Às vezes sinto que me afastei do mar. Costumava senti-lo cantar em todas as palavras que tingiam de azul o branco de uma simples folha de papel. Agora parece que vivo entre estações em contagem decrescente do tempo que se me escoa entre os dedos e da angústia da espera, do nunca chegar lá.
Como se mudam certas peças que definem um ser? É um labor contínuo de desgaste que, com o esgotar dos dias e dos meses se converte numa amputação silenciosa e sem dor. A pressa em que vivemos vai-nos mutilando insensivelmente, retirando parcelas de nós que deixaram de ser necessárias. No geral, esta amputação escolhe a parte de nós em que vive a poesia e a inocência.

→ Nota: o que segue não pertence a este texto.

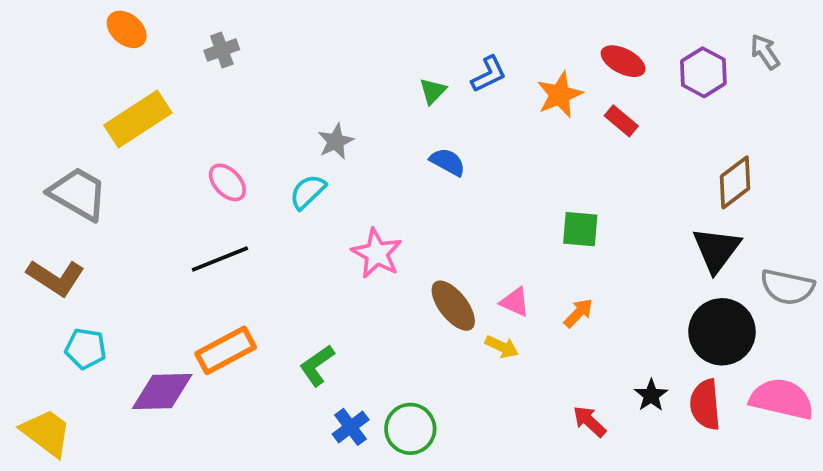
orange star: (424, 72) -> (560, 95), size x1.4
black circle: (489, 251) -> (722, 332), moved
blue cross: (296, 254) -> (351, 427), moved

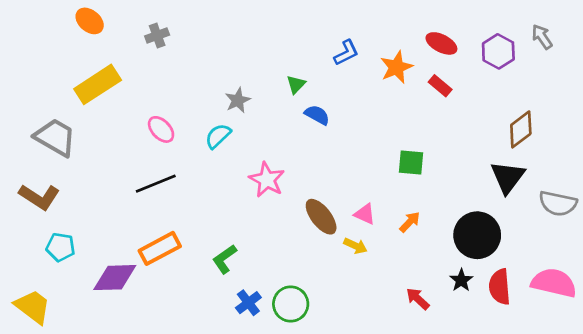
green triangle: (433, 91) -> (296, 84), moved
black circle: (722, 332) -> (477, 235), moved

É curioso quando contactamos com alguém, que apesar de contar mais anos do que nós, consegue manter esse cheiro a terra jovem, o que detetamos com um sorriso paternalista e mal disfarçado nas alusões a lutas idealistas de quem na verdade nada faz para mudar o estado de coisas.
Como podem estas pessoas sobreviver numa sociedade cada vez mais competitiva e aguerrida é coisa que não compreendo. Mantiveram-se inamputáveis, de um modo que não chega a ser subversivo mas antes conformado. São estas pessoas a quem ainda não foi extirpada a poesia que são incapazes de dançar em plena rua ou de soltar uma gargalhada espontânea.
Por estranho que pareça, são os outros, como eu, que se permitem essas loucuras que subvertem o sistema, a verdadeira forma de rebelião perante a vida.
Será a perda de poesia um pré-requisito de inserção? Ou estaremos a caminhar para uma outra etapa em que antes se transcende e não amputa essa parcela de nós? Em que passamos a sentir de outra maneira mas continuamos a ser apenas crianças com uma compreensão mais lata daquilo que nos rodeia?
Foi preciso ter-me cruzado com a Maria no metro para perceber a distância que hoje nos separa e a que me separa a mim da pessoa que fui quando andava na faculdade, e a verdade é que não quis falar ao meu passado.
Como adulto polido que sou, embora nada tenha que me envergonhe, atirei para debaixo do tapete a verdade inconveniente de que não sou já a mesma. Hoje sou quem sou.
Ao passado? Talvez seja melhor deixá-lo onde está, podemos não querer abrir-lhe os segredos de quem somos agora.